§ TO DO: Your reply should be the entries, output word for word, with each picture omitted.

§ TASK MATERIAL:
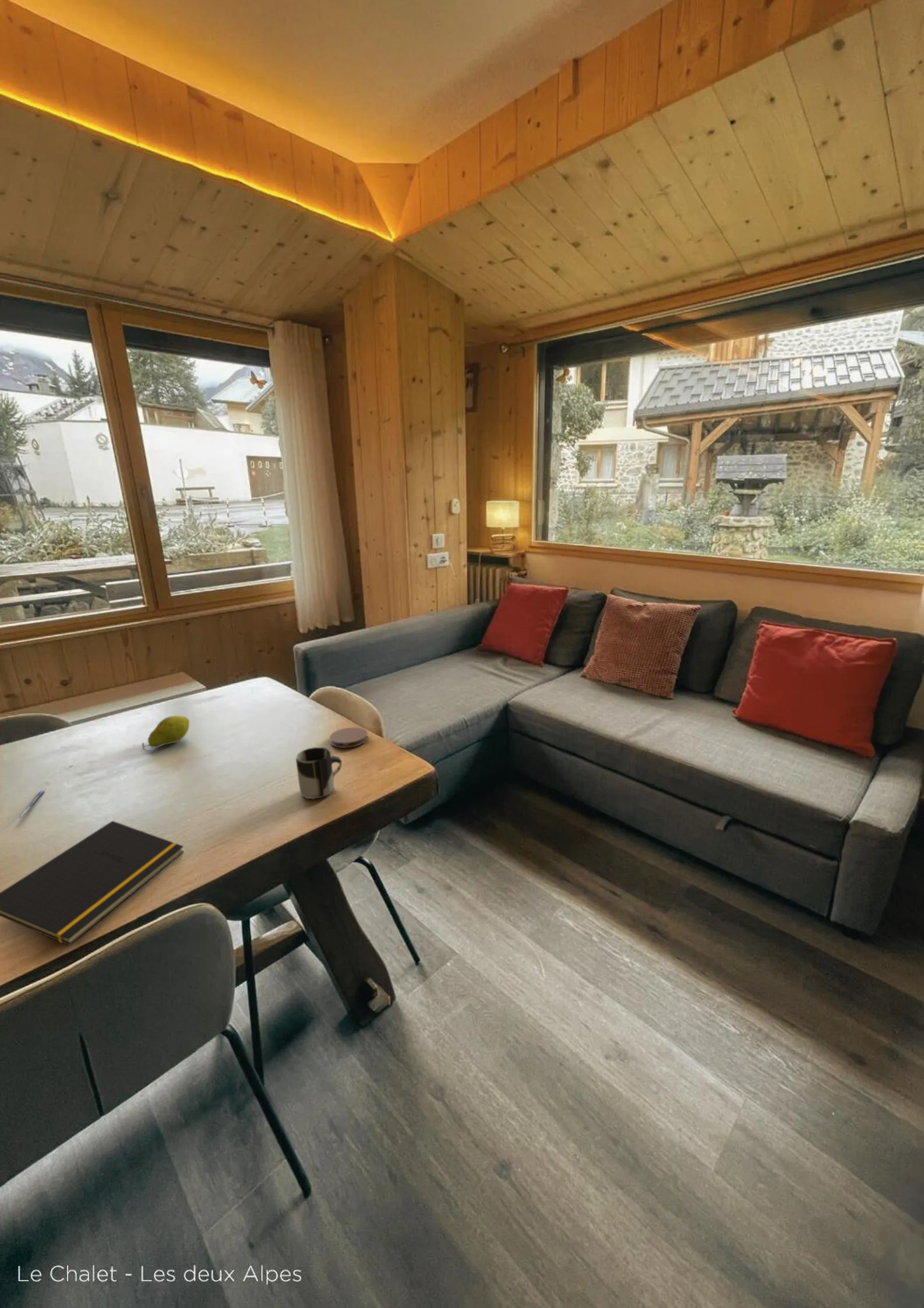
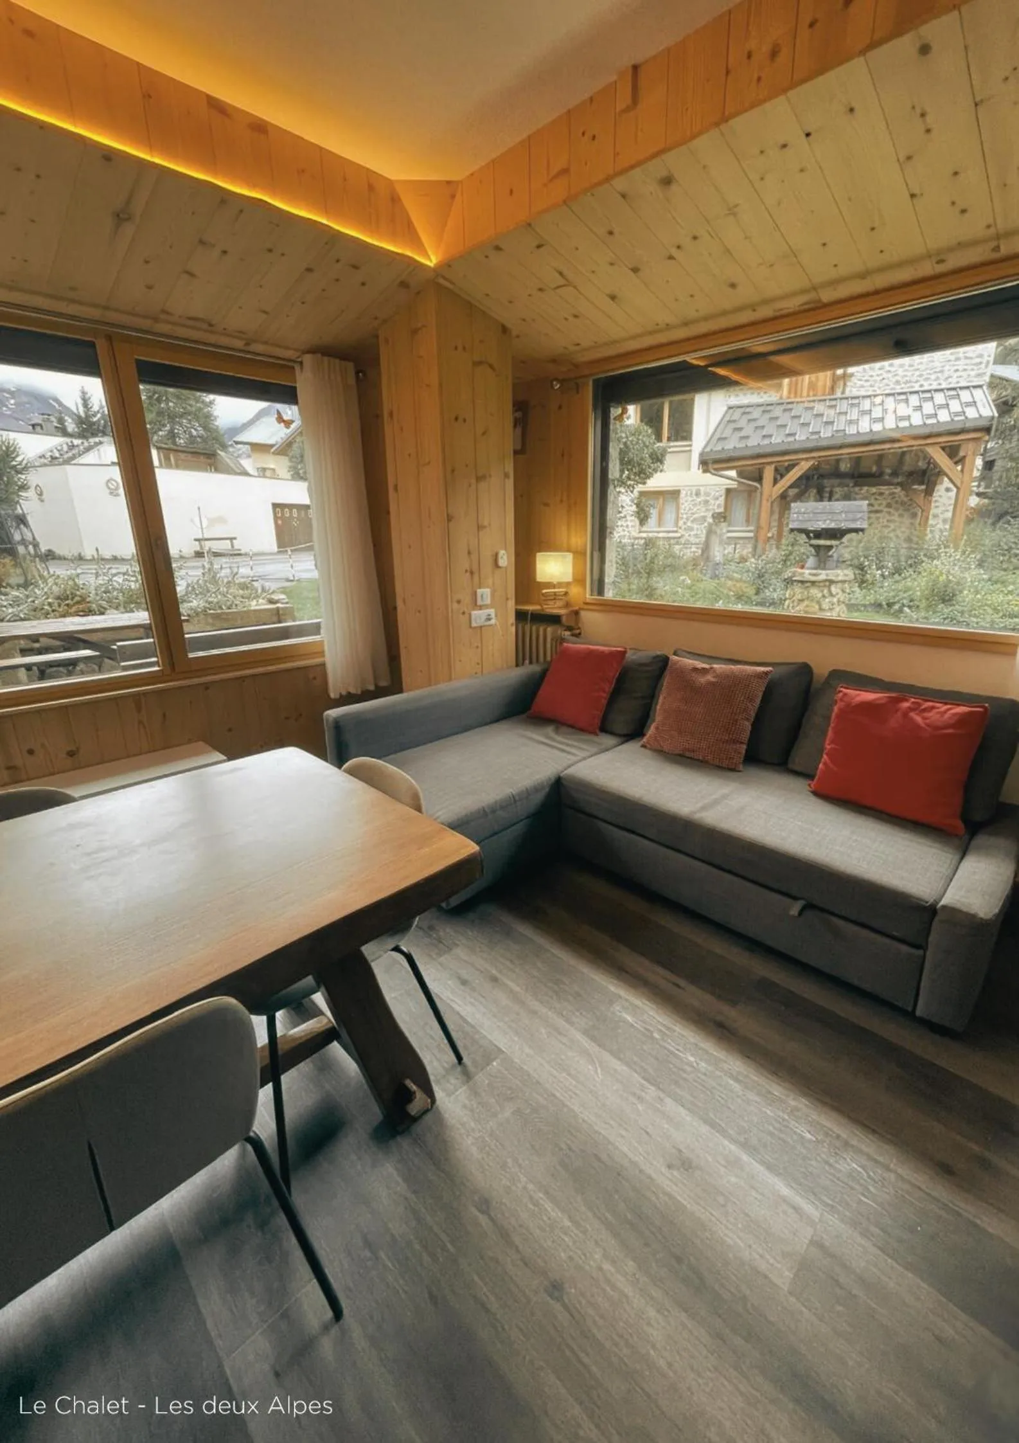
- pen [17,788,46,819]
- fruit [142,715,190,748]
- coaster [329,727,369,749]
- cup [295,747,343,800]
- notepad [0,820,184,946]
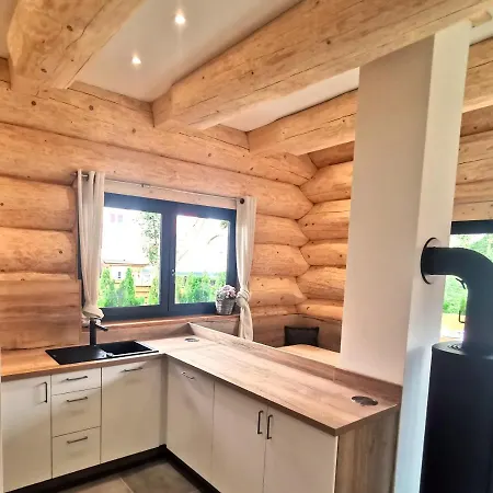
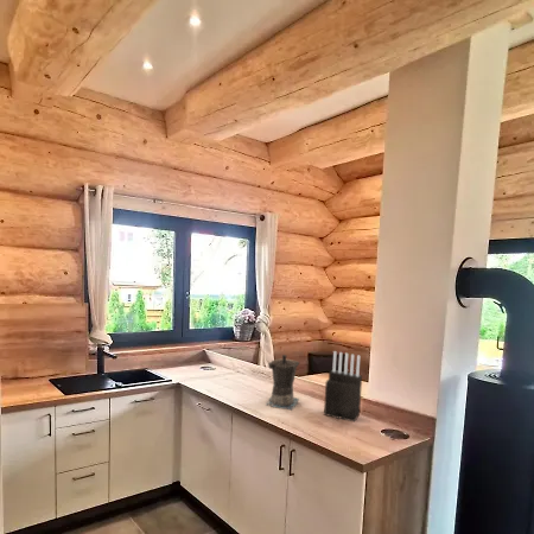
+ knife block [323,350,363,422]
+ coffee maker [266,354,300,412]
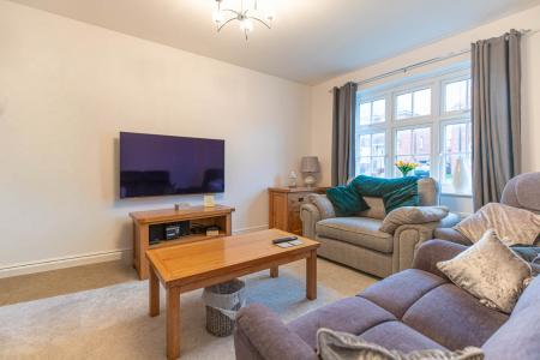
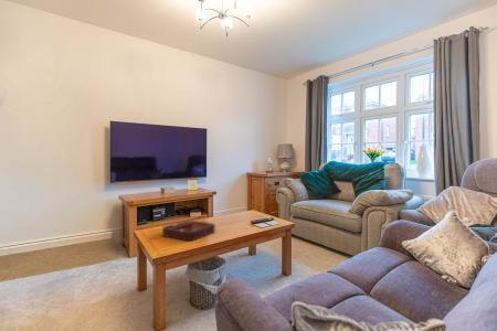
+ decorative tray [161,220,216,242]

§ FINISHED EXERCISE:
- pen [17,788,46,819]
- fruit [142,715,190,748]
- coaster [329,727,369,749]
- cup [295,747,343,800]
- notepad [0,820,184,946]
+ knife block [323,350,363,422]
+ coffee maker [266,354,300,412]
+ decorative tray [161,220,216,242]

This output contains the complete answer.